Die Ansage war klar. Sie war eindeutig zu verstehen. Und sie kam vom Chef. "Timo, schieb ihn raus!", wurde Timo Scheider auf der letzten Runde des DTM-Rennens am Sonntag in Spielberg ins Audi-Cockpit gefunkt. Unmittelbar darauf fuhr der Champion der Jahre 2008 und 2009 auf den Mercedes von Robert Wickens auf - was eine Kettenreaktion auslöste: Der Kanadier touchierte den unmittelbar vor ihm fahrenden Markenkollegen Pascal Wehrlein. Beide Mercedes-Fahrer kreiselten von der Strecke und blieben ohne Punkte.

Für Wehrlein, der wegen des Manövers um Platz sechs gebracht wurde, hatte das eine bittere Konsequenz: Er verlor die Führung in der Fahrerwertung nach dem zehnten von 18 Rennen. An Rennsieger Mattias Ekström, ein Audi-Pilot.

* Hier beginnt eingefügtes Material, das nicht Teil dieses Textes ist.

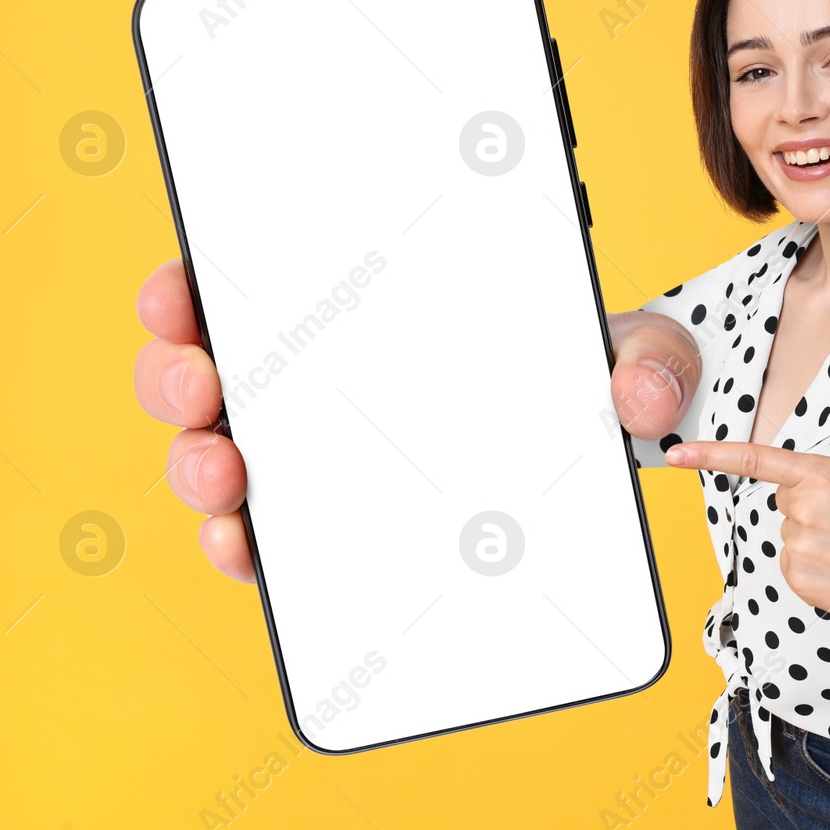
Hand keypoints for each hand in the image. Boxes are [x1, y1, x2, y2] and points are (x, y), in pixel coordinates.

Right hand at [134, 260, 703, 583]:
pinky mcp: (330, 531)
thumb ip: (652, 360)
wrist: (602, 455)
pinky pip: (264, 539)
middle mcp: (322, 378)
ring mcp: (317, 458)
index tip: (182, 289)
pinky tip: (247, 547)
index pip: (253, 282)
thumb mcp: (635, 353)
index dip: (193, 285)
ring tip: (226, 472)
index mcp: (368, 307)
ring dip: (197, 462)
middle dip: (177, 372)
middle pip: (210, 367)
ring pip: (219, 453)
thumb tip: (637, 398)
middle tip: (201, 379)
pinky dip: (241, 544)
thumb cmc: (590, 379)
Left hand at [664, 369, 829, 638]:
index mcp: (823, 476)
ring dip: (816, 536)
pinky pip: (793, 563)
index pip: (755, 460)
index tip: (675, 454)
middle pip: (787, 497)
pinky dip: (815, 566)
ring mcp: (799, 548)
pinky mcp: (799, 580)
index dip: (710, 455)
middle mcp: (804, 511)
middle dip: (814, 502)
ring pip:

Die Aufregung, die darüber im Mercedes-Lager losbrach, war verständlich: "Das war einfach unfair", fand Robert Wickens, das erste Unfall-Opfer. "Das hatte mit fairem Rennsport nichts zu tun", meinte Mercedes-Teamchef Ulrich Fritz. "Unter jeder Würde für die Serie", gurgelte Sportchef Toto Wolff. Noch deutlicher wurde der um die Gesamtführung geprellte Wehrlein. Für den 20-Jährige war das Geschehene "einfach nur eine dreckige Aktion".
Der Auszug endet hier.